« La question de la concurrence des crimes n'a
pas de sens ». Claude Lanzmann (ce matin sur France Info), ancien
résistant, réalisateur du documentaire Shoah (1985) sur l'anéantissement des
deux tiers des Juifs d'Europe (autrement dit 40 % des Juifs du monde).
Voilà la réponse que je cherchais à chaque fois que
j'entends quelqu'un "relativiser" ce tourbillon de notre Histoire, le
plus immonde que l'Humanité ait connu :
"6
millions de Juifs exterminés certes... mais et les 10 à 15 millions de morts
dans les goulags ?" ou "Et le génocide des Tutsis au Rwanda ?"
ou "et les Indiens d'Amérique" (Guetta ce matin sur France Inter) et,
plus récemment, "Les Juifs sont victimes d'antisémitisme, mais n'oublions
pas que les premières victimes de DAECH sont avant tout des Musulmans" (D.

___

▶ _Consignes_:
a – Indiquez si chacune des affirmations suivantes concorde avec le texte sur Claude Lanzmann, en citant à l'appui les mots décisifs du texte : (i) Claude Lanzmann s'est exprimé ce matin sur France Info ; (ii) le documentaire Shoah date de 1995 ; (iii) Guetta a évoqué les Indiens d'Amérique sur France Info.
b – Traduisez en anglais la phrase suivante du texte sur Claude Lanzmann : « La question de la concurrence des crimes n'a pas de sens ».
c – Rédigez la suite du texte sur Claude Lanzmann, à partir du point où il s'arrête.

___

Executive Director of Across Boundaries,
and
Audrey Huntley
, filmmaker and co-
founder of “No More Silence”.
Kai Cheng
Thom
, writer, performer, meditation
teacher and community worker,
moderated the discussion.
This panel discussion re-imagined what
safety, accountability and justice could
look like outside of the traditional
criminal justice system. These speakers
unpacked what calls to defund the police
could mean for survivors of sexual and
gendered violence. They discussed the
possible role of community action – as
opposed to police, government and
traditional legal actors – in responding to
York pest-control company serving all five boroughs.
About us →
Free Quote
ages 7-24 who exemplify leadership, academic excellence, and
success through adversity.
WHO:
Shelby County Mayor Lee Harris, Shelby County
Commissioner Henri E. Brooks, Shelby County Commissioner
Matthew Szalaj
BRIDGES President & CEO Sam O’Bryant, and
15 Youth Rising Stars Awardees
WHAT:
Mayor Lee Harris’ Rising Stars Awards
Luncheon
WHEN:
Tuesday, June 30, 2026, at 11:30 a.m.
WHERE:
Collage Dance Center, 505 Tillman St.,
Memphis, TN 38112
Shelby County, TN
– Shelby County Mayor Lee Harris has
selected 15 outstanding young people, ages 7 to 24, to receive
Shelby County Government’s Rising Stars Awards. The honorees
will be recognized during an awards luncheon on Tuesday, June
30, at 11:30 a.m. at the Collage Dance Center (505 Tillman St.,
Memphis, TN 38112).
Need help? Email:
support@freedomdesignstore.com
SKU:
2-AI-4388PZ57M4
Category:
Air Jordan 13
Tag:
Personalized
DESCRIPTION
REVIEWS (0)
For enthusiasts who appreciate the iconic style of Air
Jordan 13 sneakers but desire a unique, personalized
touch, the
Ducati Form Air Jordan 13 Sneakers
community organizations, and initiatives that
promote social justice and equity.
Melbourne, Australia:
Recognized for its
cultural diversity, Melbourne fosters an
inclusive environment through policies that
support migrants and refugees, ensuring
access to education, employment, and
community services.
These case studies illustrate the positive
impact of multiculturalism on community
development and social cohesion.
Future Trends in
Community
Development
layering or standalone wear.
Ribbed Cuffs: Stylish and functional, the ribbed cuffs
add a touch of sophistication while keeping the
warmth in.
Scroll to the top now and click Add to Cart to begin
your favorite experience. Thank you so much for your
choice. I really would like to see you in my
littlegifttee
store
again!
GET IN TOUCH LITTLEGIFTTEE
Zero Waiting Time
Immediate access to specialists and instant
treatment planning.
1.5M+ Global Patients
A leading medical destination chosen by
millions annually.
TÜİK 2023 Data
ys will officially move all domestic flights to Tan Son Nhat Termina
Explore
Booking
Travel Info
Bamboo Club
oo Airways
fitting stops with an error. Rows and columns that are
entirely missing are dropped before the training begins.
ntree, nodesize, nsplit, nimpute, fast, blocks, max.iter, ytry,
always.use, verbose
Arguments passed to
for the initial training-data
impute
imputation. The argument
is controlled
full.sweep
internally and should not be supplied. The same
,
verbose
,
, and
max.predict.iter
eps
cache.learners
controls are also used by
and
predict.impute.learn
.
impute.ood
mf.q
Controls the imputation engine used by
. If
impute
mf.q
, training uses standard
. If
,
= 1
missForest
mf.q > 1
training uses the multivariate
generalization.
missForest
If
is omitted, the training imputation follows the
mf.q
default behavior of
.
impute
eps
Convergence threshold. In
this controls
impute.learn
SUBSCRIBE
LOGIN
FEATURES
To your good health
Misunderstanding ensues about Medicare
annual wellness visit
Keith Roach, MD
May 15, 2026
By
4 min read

___

▶ _Réponses_:
a –
(i) Oui : « Claude Lanzmann (ce matin sur France Info) ».
(ii) Non : « réalisateur du documentaire Shoah (1985) ».
(iii) Non : « (Guetta ce matin sur France Inter) ».

b – The question of competition between crimes makes no sense.

c –
Cohn Bendit sur Europe il y a une 10aine de jours), etc. etc.
Oui il existe des horreurs et des génocides autres que
celui qui a été nommé Shoah. Et il ne s'agit pas de minimiser les horreurs sous
prétexte qu'elles seraient commises sur des non Juifs. Simplement, la Shoah a
pu être commise grâce à des complicités collectives, notamment des
gouvernements qui ont choisi de collaborer avec les nazis. Grâce à la passivité
criminelle, la lâcheté, l'indifférence, dont ont fait preuve la plupart des
Etats d'Europe et leurs citoyens, qui ont réagi bien tard.
Qui a envie de faire face à cette réalité ?
Personne... Dissonnance cognitive là encore. Trop dur de voir la réalité en
face, d'assumer notre part de responsabilité. Nous, générations qui n'avons pas
connu la guerre, devons transmettre cette mémoire que nos parents et
grands-parents nous ont eux-même transmise.
Alors, il est plus facile d'essayer de
"banaliser" l'anti-sémitisme en comparant les génocides, en essayant
de minimiser la Shoah en comptant le nombre des morts de chaque génocide. Pour
autant, tous les crimes contre l'humanité sont condamnables et aucun mort ne
vaut plus ou moins qu'un autre.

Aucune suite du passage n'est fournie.